§ **ABOUT THIS EXERCISE**
Only the lines of the data holding the string "Killing" need to be returned.

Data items
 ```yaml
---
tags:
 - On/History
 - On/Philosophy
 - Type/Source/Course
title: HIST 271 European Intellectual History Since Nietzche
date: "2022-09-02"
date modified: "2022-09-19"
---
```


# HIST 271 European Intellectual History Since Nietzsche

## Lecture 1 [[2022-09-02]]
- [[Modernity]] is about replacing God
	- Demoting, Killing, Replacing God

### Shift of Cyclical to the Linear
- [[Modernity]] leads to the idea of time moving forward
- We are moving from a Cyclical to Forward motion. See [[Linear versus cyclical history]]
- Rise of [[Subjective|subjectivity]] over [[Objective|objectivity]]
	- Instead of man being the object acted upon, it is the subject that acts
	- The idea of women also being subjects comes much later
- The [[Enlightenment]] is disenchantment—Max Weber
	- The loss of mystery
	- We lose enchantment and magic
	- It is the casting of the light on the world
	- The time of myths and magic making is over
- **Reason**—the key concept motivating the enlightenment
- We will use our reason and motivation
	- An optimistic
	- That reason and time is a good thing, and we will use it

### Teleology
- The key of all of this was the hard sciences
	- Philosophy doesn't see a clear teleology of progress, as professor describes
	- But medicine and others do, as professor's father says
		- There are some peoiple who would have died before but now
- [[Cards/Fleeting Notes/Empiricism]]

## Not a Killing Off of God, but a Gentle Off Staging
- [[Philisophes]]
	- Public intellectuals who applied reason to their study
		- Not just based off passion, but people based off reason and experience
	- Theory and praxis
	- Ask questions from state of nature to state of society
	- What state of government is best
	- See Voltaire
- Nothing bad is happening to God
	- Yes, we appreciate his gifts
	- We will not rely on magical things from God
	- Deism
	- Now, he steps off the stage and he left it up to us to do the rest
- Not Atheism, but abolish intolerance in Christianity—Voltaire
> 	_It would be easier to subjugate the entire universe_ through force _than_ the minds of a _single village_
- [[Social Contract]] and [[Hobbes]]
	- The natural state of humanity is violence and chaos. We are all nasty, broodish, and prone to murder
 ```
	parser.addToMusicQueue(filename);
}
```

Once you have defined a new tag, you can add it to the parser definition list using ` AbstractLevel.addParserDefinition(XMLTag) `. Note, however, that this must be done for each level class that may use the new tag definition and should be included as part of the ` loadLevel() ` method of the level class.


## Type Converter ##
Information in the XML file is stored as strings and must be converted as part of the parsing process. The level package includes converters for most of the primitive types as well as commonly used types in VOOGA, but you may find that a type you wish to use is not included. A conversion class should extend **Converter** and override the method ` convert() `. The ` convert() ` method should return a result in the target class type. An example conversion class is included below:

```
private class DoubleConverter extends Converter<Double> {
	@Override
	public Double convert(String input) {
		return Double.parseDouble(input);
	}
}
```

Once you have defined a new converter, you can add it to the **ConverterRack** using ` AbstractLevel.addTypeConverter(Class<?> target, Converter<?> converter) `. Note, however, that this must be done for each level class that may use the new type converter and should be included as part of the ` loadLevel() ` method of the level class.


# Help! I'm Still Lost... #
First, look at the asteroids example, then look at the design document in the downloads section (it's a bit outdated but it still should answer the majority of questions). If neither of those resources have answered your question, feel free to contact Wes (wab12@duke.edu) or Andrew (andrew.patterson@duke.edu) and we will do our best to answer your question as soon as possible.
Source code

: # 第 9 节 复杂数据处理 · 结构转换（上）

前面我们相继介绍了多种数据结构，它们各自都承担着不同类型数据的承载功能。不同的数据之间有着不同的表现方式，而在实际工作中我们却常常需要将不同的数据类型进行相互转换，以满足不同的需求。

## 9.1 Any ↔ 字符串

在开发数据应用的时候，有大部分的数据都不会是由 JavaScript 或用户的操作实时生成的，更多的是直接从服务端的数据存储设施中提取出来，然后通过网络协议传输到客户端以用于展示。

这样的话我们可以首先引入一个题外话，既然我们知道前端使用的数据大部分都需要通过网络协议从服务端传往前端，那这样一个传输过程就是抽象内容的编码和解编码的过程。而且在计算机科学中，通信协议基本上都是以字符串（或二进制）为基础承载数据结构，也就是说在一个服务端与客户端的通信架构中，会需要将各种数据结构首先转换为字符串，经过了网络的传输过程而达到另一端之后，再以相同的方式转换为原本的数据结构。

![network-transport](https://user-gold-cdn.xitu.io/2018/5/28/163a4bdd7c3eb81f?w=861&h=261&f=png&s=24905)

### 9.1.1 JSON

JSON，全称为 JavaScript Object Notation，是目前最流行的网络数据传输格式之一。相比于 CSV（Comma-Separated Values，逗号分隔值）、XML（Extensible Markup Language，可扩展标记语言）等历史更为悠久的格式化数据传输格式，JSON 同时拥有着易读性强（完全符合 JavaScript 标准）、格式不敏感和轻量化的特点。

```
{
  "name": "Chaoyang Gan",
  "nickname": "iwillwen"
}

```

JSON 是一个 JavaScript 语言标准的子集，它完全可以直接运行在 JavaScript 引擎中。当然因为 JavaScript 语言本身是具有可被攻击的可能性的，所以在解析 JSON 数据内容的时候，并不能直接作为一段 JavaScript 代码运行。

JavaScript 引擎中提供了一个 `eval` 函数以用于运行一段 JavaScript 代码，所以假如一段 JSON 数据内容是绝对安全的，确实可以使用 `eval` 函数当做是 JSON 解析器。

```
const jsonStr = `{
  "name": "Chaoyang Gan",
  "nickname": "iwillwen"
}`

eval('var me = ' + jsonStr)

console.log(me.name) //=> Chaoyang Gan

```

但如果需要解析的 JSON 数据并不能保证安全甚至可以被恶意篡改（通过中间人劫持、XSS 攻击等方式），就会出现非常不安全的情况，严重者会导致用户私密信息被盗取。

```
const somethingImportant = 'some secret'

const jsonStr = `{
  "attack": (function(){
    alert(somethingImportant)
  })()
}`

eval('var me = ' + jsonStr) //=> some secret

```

§ **SOLUTION TO THIS PROBLEM**
	- Demoting, Killing, Replacing God
## Not a Killing Off of God, but a Gentle Off Staging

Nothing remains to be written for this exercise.